Go through the entries and count the lines with the string "controller" in them. Give only that number.

Stored data:

==*==

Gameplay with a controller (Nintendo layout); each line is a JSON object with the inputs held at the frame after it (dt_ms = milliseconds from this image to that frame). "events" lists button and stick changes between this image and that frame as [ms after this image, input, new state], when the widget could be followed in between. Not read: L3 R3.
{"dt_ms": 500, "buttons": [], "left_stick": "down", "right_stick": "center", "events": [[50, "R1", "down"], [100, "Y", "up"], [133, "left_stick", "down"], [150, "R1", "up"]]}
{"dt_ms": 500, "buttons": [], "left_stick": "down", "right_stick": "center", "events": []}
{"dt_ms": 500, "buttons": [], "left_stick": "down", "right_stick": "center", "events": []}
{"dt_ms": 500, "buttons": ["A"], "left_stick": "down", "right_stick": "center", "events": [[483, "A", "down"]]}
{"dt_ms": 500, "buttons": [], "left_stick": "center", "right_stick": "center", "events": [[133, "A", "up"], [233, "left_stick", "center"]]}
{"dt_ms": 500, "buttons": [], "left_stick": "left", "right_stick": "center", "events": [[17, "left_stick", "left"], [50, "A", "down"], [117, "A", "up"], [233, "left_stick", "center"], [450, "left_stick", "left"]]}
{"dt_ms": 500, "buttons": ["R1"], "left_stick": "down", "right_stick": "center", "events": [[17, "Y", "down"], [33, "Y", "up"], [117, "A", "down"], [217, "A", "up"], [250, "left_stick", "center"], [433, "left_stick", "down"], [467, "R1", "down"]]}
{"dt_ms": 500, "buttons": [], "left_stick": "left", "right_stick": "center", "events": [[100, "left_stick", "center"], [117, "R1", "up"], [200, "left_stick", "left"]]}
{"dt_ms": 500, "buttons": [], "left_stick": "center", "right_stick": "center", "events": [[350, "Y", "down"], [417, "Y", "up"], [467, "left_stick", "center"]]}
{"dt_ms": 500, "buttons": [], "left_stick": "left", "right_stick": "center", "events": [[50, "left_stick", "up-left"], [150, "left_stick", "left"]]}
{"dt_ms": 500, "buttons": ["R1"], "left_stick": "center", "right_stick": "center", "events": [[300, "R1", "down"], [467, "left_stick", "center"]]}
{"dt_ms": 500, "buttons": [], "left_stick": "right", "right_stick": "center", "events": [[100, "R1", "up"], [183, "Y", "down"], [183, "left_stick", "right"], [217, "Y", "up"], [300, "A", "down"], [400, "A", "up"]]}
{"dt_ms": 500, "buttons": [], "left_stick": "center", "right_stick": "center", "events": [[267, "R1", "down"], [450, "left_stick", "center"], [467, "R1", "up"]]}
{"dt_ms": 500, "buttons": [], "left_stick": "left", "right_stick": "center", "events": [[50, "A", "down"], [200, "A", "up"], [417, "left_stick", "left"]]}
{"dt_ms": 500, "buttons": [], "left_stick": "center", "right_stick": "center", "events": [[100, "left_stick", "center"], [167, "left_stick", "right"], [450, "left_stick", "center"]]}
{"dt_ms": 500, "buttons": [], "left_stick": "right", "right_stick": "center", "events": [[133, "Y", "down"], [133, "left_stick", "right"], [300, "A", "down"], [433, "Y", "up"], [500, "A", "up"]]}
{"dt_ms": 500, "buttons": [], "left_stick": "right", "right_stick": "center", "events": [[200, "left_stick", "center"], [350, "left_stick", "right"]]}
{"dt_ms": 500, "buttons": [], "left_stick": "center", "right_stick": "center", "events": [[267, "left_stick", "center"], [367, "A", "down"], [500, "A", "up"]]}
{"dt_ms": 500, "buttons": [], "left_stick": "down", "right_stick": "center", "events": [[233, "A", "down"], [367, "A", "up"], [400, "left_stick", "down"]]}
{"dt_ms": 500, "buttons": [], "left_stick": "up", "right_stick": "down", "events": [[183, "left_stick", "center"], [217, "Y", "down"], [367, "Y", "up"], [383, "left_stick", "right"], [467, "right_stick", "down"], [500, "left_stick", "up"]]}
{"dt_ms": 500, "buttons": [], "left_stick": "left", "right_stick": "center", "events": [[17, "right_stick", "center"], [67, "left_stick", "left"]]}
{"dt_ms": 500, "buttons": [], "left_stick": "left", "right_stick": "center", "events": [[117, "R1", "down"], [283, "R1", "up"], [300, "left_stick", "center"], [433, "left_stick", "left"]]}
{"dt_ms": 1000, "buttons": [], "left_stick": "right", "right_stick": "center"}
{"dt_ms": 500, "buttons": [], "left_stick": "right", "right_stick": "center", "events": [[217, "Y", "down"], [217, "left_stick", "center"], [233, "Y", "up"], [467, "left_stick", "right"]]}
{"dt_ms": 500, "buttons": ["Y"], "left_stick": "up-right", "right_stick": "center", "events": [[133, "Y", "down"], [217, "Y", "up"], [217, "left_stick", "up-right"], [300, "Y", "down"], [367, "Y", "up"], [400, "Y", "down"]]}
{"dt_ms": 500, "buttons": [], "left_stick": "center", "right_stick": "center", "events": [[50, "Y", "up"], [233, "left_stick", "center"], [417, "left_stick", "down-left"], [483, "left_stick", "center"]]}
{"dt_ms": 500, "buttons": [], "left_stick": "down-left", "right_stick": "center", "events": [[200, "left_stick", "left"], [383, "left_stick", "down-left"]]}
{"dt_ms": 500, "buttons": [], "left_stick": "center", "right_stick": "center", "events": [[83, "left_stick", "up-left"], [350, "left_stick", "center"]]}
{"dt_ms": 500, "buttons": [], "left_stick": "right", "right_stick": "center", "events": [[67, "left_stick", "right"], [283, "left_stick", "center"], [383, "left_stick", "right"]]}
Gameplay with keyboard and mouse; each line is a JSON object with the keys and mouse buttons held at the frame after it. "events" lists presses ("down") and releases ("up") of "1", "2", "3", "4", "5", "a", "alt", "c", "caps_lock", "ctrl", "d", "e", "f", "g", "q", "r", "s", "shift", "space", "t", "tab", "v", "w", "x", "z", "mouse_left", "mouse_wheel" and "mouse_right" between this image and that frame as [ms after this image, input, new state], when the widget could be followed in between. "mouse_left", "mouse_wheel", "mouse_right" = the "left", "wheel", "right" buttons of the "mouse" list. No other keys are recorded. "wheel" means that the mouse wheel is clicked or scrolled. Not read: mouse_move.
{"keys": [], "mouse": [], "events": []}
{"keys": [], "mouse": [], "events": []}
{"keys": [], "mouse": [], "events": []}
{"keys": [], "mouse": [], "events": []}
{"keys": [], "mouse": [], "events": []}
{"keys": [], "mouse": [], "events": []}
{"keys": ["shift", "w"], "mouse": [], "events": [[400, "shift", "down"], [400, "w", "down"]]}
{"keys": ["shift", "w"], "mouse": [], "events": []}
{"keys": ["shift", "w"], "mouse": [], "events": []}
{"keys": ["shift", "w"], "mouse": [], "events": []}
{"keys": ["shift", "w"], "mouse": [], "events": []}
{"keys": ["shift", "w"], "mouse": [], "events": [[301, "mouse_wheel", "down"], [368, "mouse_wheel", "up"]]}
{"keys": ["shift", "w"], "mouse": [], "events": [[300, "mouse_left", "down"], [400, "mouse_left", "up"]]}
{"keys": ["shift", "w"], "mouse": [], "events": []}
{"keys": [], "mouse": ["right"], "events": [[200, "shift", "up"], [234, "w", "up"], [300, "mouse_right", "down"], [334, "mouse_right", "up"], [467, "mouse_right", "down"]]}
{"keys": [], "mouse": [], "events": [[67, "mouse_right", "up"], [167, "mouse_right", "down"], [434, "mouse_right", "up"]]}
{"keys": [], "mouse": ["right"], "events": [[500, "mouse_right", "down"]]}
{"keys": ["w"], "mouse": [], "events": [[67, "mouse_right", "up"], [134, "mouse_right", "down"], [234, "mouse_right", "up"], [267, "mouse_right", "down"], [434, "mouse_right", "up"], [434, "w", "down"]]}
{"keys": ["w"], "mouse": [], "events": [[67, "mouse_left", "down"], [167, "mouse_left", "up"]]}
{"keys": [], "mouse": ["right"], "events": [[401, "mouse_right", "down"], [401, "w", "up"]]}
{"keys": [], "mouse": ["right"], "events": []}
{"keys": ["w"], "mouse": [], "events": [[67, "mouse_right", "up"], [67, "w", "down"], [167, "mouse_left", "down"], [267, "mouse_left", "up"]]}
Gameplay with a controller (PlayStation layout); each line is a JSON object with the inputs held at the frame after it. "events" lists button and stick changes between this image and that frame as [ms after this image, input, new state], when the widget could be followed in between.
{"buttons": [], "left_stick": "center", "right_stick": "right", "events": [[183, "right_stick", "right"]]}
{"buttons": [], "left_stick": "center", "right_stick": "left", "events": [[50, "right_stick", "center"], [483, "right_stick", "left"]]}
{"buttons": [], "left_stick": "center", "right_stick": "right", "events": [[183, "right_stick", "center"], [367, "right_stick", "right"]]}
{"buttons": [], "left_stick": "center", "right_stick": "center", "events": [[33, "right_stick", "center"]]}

==*==

## Result of the task
2